Ministério Público pede afastamento de secretário de Desenvolvimento de Maceió

Inquérito civil público investiga as denúncias de abuso de poder e desvio de finalidade que o secretário contra a empresa Prime Construções e Incorporações Ltda

O Ministério Público de Alagoas (MPE/AL) pede o afastamento do secretário Municipal de Desenvolvimento Territorial e Meio Ambiente (Sedet), Pedro Vieira, por improbidade administrativa. De acordo com o MPE/AL, Vieira infrigiu o Código de Urbanismo e Edificações do Município de Maceió. O documento é do dia 2 de setembro, mas só foi divulgado nesta quinta-feira (9).

O promotor Marcus Rômulo Maia de Mello, titular da 16ª Promotoria de Justiça da Capital, confirmou que ajuizou a ação relativa a Secretaria de Desenvolvimento Territorial e Meio Ambiente (Sedet). No entanto, ele não vai se pronunciar sobre o caso no momento.

O inquérito civil público investiga as denúncias de abuso de poder e desvio de finalidade que o secretário contra a empresa Prime Construções e Incorporações Ltda.

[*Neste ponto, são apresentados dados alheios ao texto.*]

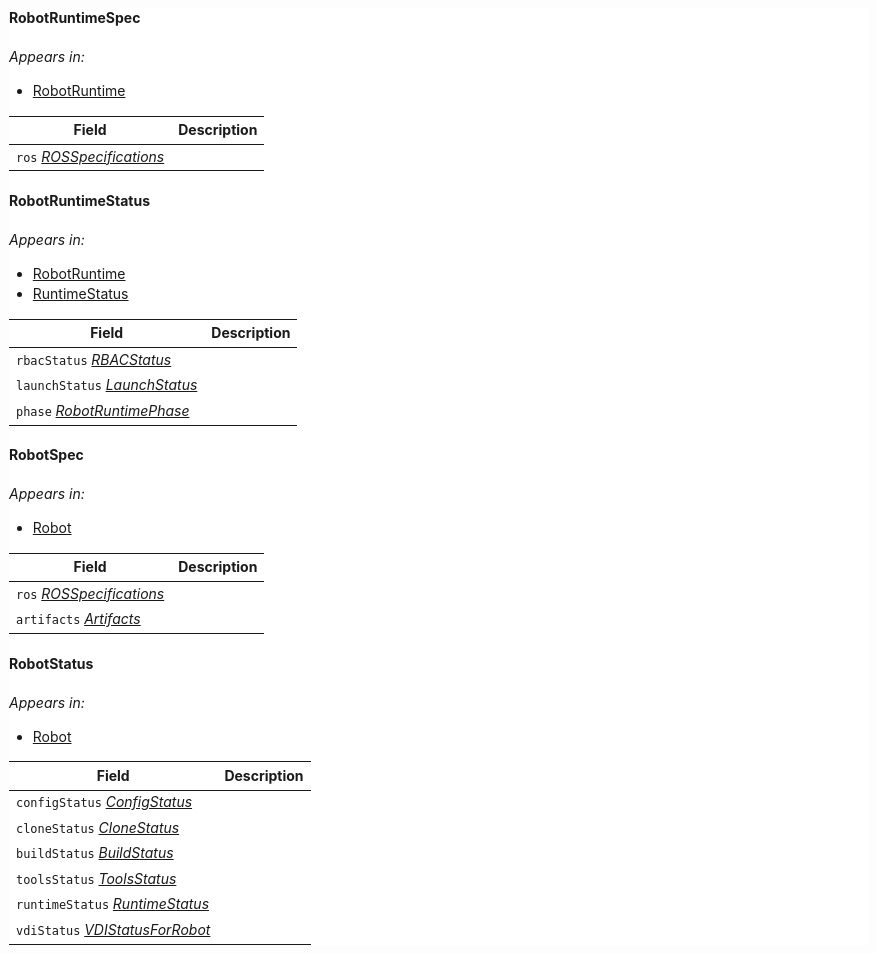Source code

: 

#### RobotRuntimeSpec





_Appears in:_
- [RobotRuntime](#robotruntime)

| Field | Description |
| --- | --- |
| `ros` _[ROSSpecifications](#rosspecifications)_ |  |


#### RobotRuntimeStatus





_Appears in:_
- [RobotRuntime](#robotruntime)
- [RuntimeStatus](#runtimestatus)

| Field | Description |
| --- | --- |
| `rbacStatus` _[RBACStatus](#rbacstatus)_ |  |
| `launchStatus` _[LaunchStatus](#launchstatus)_ |  |
| `phase` _[RobotRuntimePhase](#robotruntimephase)_ |  |


#### RobotSpec





_Appears in:_
- [Robot](#robot)

| Field | Description |
| --- | --- |
| `ros` _[ROSSpecifications](#rosspecifications)_ |  |
| `artifacts` _[Artifacts](#artifacts)_ |  |


#### RobotStatus





_Appears in:_
- [Robot](#robot)

| Field | Description |
| --- | --- |
| `configStatus` _[ConfigStatus](#configstatus)_ |  |
| `cloneStatus` _[CloneStatus](#clonestatus)_ |  |
| `buildStatus` _[BuildStatus](#buildstatus)_ |  |
| `toolsStatus` _[ToolsStatus](#toolsstatus)_ |  |
| `runtimeStatus` _[RuntimeStatus](#runtimestatus)_ |  |
| `vdiStatus` _[VDIStatusForRobot](#vdistatusforrobot)_ |  |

Entre as denúncias feitas pela construtora ao MPAL, está a de que o secretário Pedro Vieira teria contratado um laudo técnico particular e juntado de maneira informal ao processo administrativo objeto de investigação para confrontar a autorização ambiental prévia expedida e concedida pelo próprio corpo técnico da Sedet à Prime Construções e Incorporações Ltda. Essa atitude adotada pelo secretário teria como intuito dificultar a emissão do alvará de aprovação e execução da obra.

Devido a essa decisão, o MPE pediu o afastamento do secretário até a conclusão do processo administrativo. Além de que Pedro Vieira apresente justificativas em até 15 dias.

Pedro já foi alvo de discursos na Câmara de Vereadores de Maceió. No início de agosto, o vereador Joãozinho, líder do Podemos na Câmara, expôs, durante discurso, em plenário que o secretário estava perseguindo empresários.

Por meio de nota, a Assessoria Jurídica do Secretário Pedro Vieira informou que não foi oficialmente intimada pelo Poder Judiciário de Alagoas ou pelo Ministério Público Estadual. A Assessoria ainda informou que, "após a intimação oficial, irá, através de sua Procuradoria Setorial, se manifestar no prazo legal."